* **Data section**
== Segment start ==

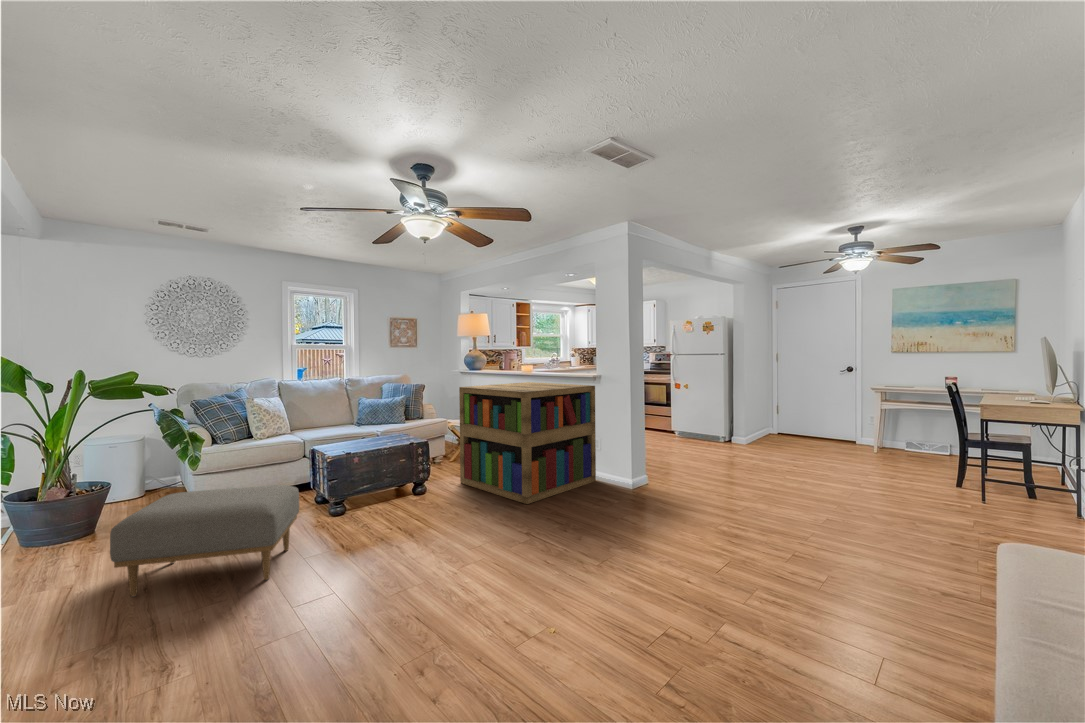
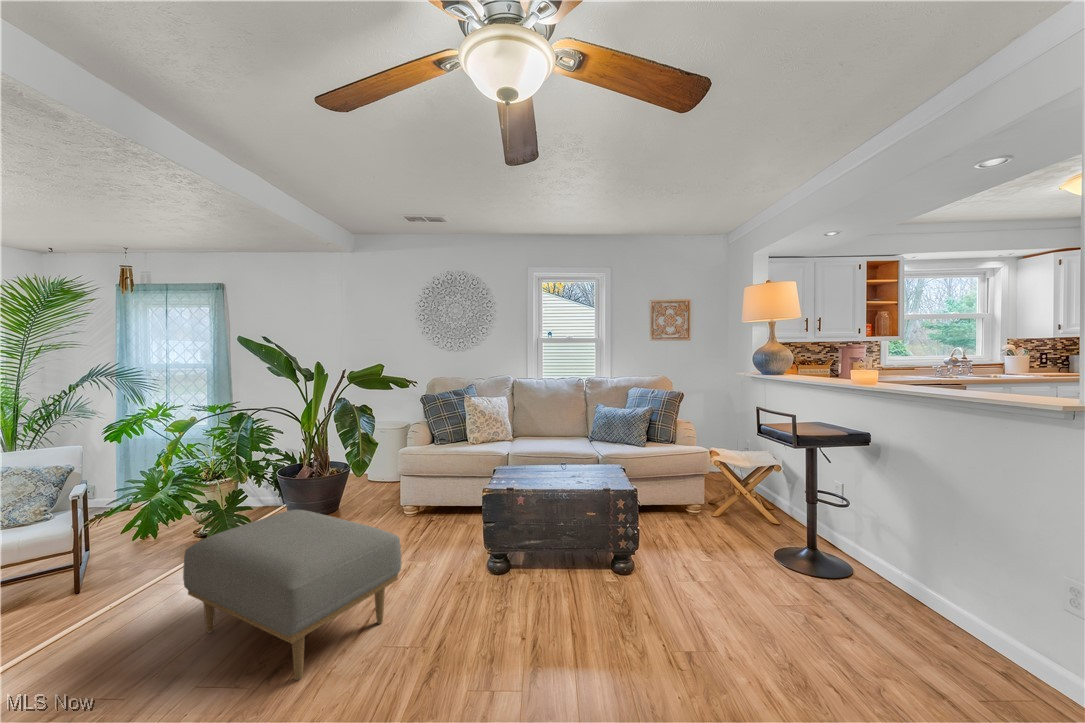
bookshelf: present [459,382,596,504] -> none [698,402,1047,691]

== Segment end ==
== Segment start ==

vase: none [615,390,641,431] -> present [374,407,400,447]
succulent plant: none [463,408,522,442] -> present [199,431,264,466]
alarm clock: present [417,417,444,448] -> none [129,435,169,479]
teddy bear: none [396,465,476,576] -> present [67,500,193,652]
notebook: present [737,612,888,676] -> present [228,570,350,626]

== Segment end ==

* **Written task**
Using the records above, gather all lines where the string "none" is present.

* **Task response**
bookshelf: present [459,382,596,504] -> none [698,402,1047,691]
vase: none [615,390,641,431] -> present [374,407,400,447]
succulent plant: none [463,408,522,442] -> present [199,431,264,466]
alarm clock: present [417,417,444,448] -> none [129,435,169,479]
teddy bear: none [396,465,476,576] -> present [67,500,193,652]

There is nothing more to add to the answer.